Growth Outlook Cut to Post-Recession Lows

The trade war between the United States and China has plunged global growth to its lowest levels in a decade, a worldwide economic organization said on Thursday as it slashed its forecasts.

The Organization for Economic Cooperation and Development (OECD) said that the global economy risked entering a new, lasting low-growth phase if governments continued to dither over how to respond.

The OECD went on to say the global economy will see its weakest growth since the 2008-2009 financial crisis this year, slowing from 3.6% last year to 2.9% this year before a predicted 3.0% in 2020.

The Paris-based policy forum said the outlook had taken a turn for the worse since it last updated its forecasts in May, when it estimated the global economy would grow 3.2% this year and 3.4% in 2020.

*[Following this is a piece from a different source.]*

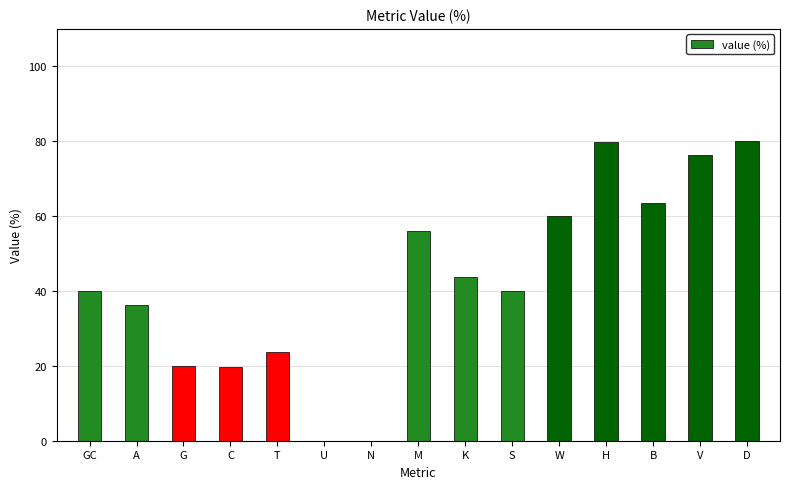

Is it true that the value at A is 10.0?

False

Trade growth, which had been the motor of the global recovery after the financial crisis had fallen from 5% in 2017 into negative territory now.

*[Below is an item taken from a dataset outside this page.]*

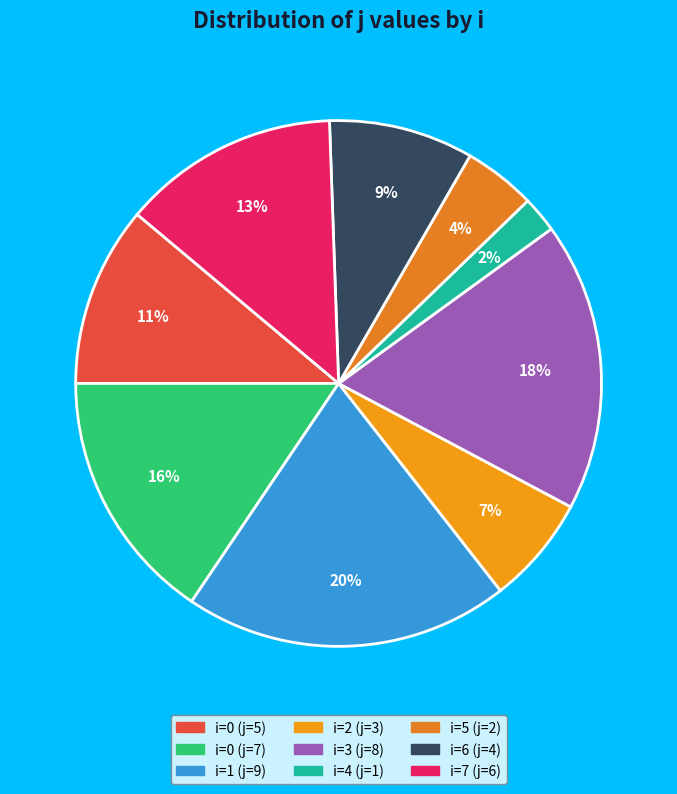

Count the number of slices in the pie.

9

Meanwhile, trade tensions have weighed on business confidence, knocking investment growth down from 4% two years ago to only 1%.

The OECD said that there was evidence that the trade standoff was taking its toll on the U.S. economy, hitting some manufactured products and triggering farm bankruptcies.

The world’s biggest economy would grow 2.4% this year and 2.0% next year instead of the 2.8% growth this year and 2.3% growth next, that the OECD had forecast in May.